(Page-level text extractions)
▬▬▬▬▬▬

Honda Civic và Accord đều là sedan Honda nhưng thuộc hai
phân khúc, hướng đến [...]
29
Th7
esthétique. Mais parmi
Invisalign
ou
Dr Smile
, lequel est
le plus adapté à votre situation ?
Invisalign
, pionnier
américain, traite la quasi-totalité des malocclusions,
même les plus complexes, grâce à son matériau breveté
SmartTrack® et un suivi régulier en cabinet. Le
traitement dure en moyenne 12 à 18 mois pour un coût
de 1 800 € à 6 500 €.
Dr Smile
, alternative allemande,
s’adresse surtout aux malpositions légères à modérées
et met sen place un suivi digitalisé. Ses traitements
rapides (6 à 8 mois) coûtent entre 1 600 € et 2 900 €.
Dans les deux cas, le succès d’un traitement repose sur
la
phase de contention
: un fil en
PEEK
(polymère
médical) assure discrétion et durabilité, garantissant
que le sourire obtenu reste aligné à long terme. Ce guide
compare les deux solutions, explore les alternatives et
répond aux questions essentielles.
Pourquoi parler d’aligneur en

▬▬▬▬▬▬

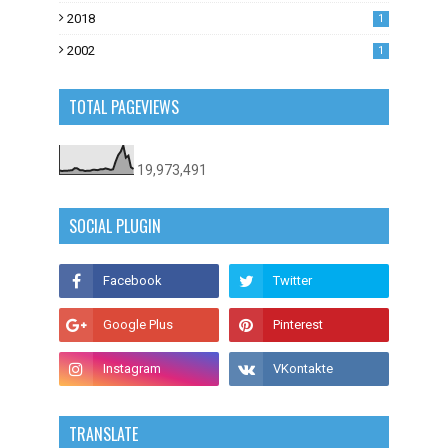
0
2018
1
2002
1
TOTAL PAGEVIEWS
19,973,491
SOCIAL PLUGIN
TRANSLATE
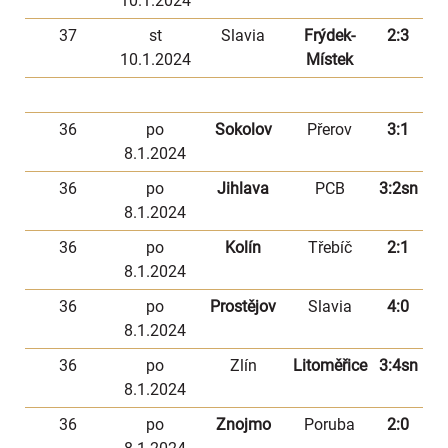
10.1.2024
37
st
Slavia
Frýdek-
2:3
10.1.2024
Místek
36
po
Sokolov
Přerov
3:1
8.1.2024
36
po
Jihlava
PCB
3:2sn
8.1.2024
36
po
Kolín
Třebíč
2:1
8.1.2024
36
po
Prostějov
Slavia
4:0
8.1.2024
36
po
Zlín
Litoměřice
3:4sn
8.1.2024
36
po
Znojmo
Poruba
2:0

▬▬▬▬▬▬

→ Request:
Copy each line of the entries in which the string "plus" is found.

→ Output for this task:
le plus adapté à votre situation ?
même les plus complexes, grâce à son matériau breveté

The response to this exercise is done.